Hancock’s NHS

The people Hancock calls “Our NHS”
Are a litany of corporate interests.
For example, here’s a sample:
Deloitte, KPMG, Serco,
Palantir, Mitie, Sodhexo;
Providing PPE, testing, track and trace.
More wrong ‘uns than on Michael Gove’s bookcase.
So, heavy is the heart that understands
That we really are not safe in his hands.

gove books

Tell ‘Em We’ll Test ‘Em Tomorrow

Tell ‘em we’ll test ‘em tomorrow, Matt
Tell ‘em we’ll test ‘em tomorrow
Gove’s conferences fell quite flat, Matt
He won’t be a tough act to follow
And Boris promised ‘em millions, Matt
But he ain’t got much truth left to borrow
So tell ‘em we’ll test ‘em tomorrow

Tell ‘em we’ll test ‘em tomorrow Matt
Tell ‘em we’ll test ‘em tomorrow
The Mail are beginning to turn on us, Matt
And that’s hard for us Tories to swallow
Tell ‘em the Germans have got all tests, Matt
While our industry laid fallow
And tell ‘em well test ‘em tomorrow

Tell ‘em we’ll test ‘em tomorrow, Matt
Tell ‘em we’ll test ‘em tomorrow
We know that they’re needed right now, Matt
And so do the WHO
Tell ‘em there’s no point in blame, Matt
Do a cover up job for the shit show
And tell ‘em we’ll test ‘em tomorrow

Fly ‘Em Home

They were on the beach when the border closed
The trip of a lifetime they supposed
Cut short when the lockdown
Was imposed

Can they get to the airport, get on a plane?
Someone official needs to explain
Someone official needs to help
To get’em home

Fly ‘em home, to a country that won’t test ‘em
Home, to a country that knows best, and
Home to a country, stressed
By captivity

Fly ‘em home to lousy isolation
Home, to a divided nation
Home, to friends, relations
That they can’t see

Masked and gloved the driver came
At the airport they were all dressed the same
Waiting for a flight
To the infected zone

Tuned in to the expert’s soothing words
And the journalist’s questions dodged, deferred
The death toll’s rising
But they’re going home

Fly ‘em home, to a country that won’t test ‘em
Home, to a country that knows best, and
Home to a country, stressed
By captivity

Fly ‘em home to lousy isolation
Home, to a divided nation
Home, to friends, relations
That they can’t see

The Lockdown, Week Two

lockdown 2

Week two of the lockdown brought no more certainty. It became clear that the rules of work had as much to do with protecting the economy as protecting the population. Businesses that involved face-to-face contact with the public, unless deemed essential, were closed, but if your job otherwise couldn’t be done from home, you still had to go to work, and building sites, call centres, warehouses all remained operational.

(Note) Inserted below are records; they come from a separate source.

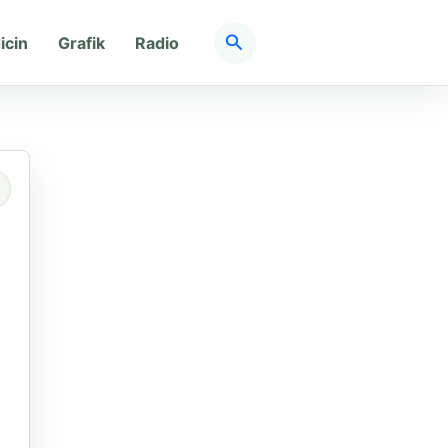
Søg
icin
Grafik
Radio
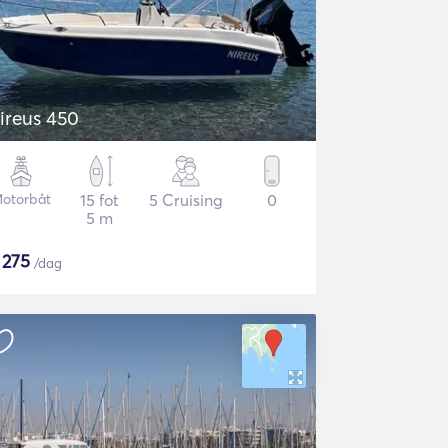
ireus 450
otorbåt
15 fot
5 Cruising
0
5 m
$
275
/dag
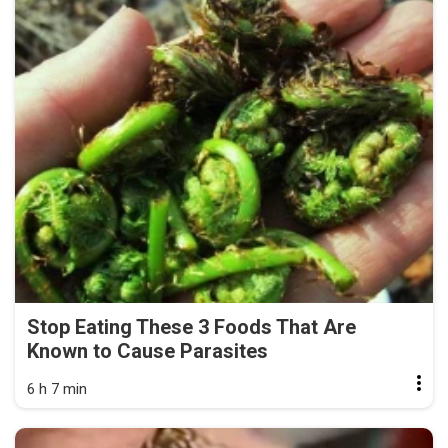
Stop Eating These 3 Foods That Are
Known to Cause Parasites
6 h 7 min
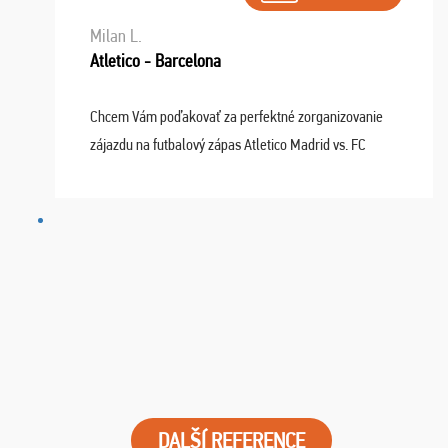
Milan L.
Atletico - Barcelona
Chcem Vám poďakovať za perfektné zorganizovanie
zájazdu na futbalový zápas Atletico Madrid vs. FC
Barcelona. Všetko prebehlo absolútne bezchybne a
najviac oceňujeme vynikajúce vstupenky. Sedeli sme ...
DALŠÍ REFERENCE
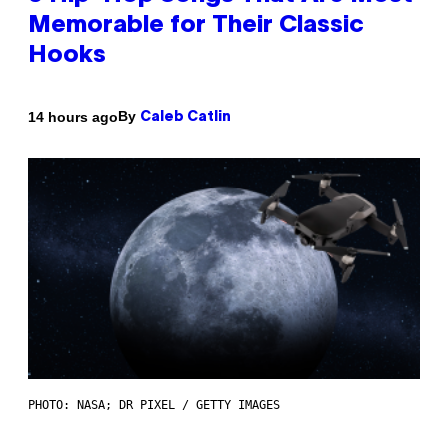
Memorable for Their Classic
Hooks
By
14 hours ago
Caleb Catlin
PHOTO: NASA; DR PIXEL / GETTY IMAGES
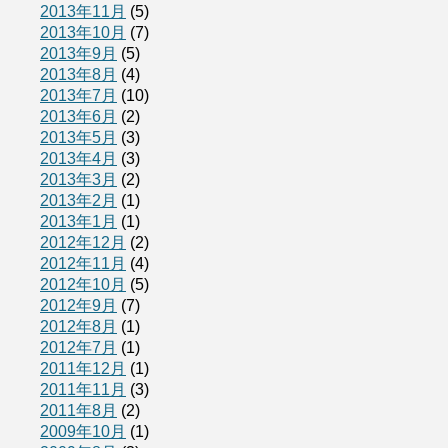
2013年11月
(5)
2013年10月
(7)
2013年9月
(5)
2013年8月
(4)
2013年7月
(10)
2013年6月
(2)
2013年5月
(3)
2013年4月
(3)
2013年3月
(2)
2013年2月
(1)
2013年1月
(1)
2012年12月
(2)
2012年11月
(4)
2012年10月
(5)
2012年9月
(7)
2012年8月
(1)
2012年7月
(1)
2011年12月
(1)
2011年11月
(3)
2011年8月
(2)
2009年10月
(1)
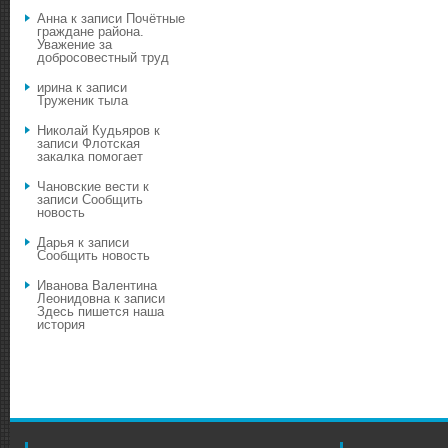
Анна
к записи
Почётные
граждане района.
Уважение за
добросовестный труд
ирина
к записи
Труженик тыла
Николай Кудьяров
к
записи
Флотская
закалка помогает
Чановские вести
к
записи
Сообщить
новость
Дарья
к записи
Сообщить новость
Иванова Валентина
Леонидовна
к записи
Здесь пишется наша
история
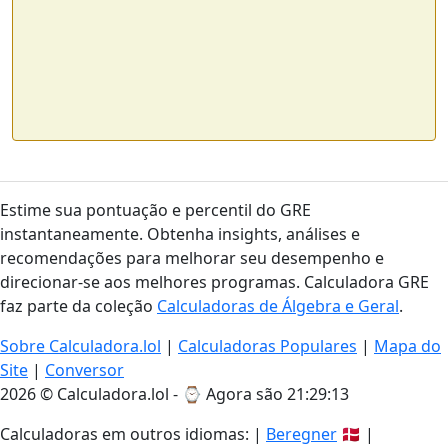
Estime sua pontuação e percentil do GRE
instantaneamente. Obtenha insights, análises e
recomendações para melhorar seu desempenho e
direcionar-se aos melhores programas. Calculadora GRE
faz parte da coleção
Calculadoras de Álgebra e Geral
.
Sobre Calculadora.lol
|
Calculadoras Populares
|
Mapa do
Site
|
Conversor
2026 © Calculadora.lol - ⌚
Agora são 21:29:13
Calculadoras em outros idiomas: |
Beregner
🇩🇰 |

Chat show host, former radical and Liberal Democrat candidate, Maajid Nawaz, notorious for straw-manning callers that he disagreed with, broadcast, unchallenged, an economic expert who claimed that a six-point drop in GDP would kill more people than would be saved from the virus by closing their workplaces. Transport Minister, Grant Shapps echoed this sentiment in the Huffington Post. The tone was being set.

Elsewhere, trade union membership was rising. Construction workers, angered by the lack of social distancing on sites, the continued use of fingerprint scanners to clock in and out and the dangers of their journey to work on crammed underground trains, organised and started walking off sites. Blacklisted engineer Dave Smith was, as ever, on hand to offer sage advice and to amplify their campaigns with the hashtag #shutthesites.

The real scandal, though, was lack of testing for the virus unless, it appeared, you were rich or influential. Actor Idris Elba reported that he’d experienced no symptoms despite testing positive, while thousands of frontline NHS staff remained untested.

With the Prime Minister and Health Secretary both in isolation, Cabinet Office Minister and less accomplished liar, Michael Gove took centre stage at the daily government press conference. He told the nation that ten thousand tests had been conducted the previous day when the figure was less than eight thousand, and that the failure to conduct more tests was due to short stocks of the necessary reagents, a claim denied by the Chemical Industries Association. In the media, lack of lab time and lack of political will were also blamed. The doomed herd immunity strategy may not have been completely abandoned, as we learned that the Germans were conducting 70,000 tests per day.

And the morning news broadcasts told us that otherwise healthy 13-year old Ismail Mohamed Abdulwahab was now the youngest victim of the virus.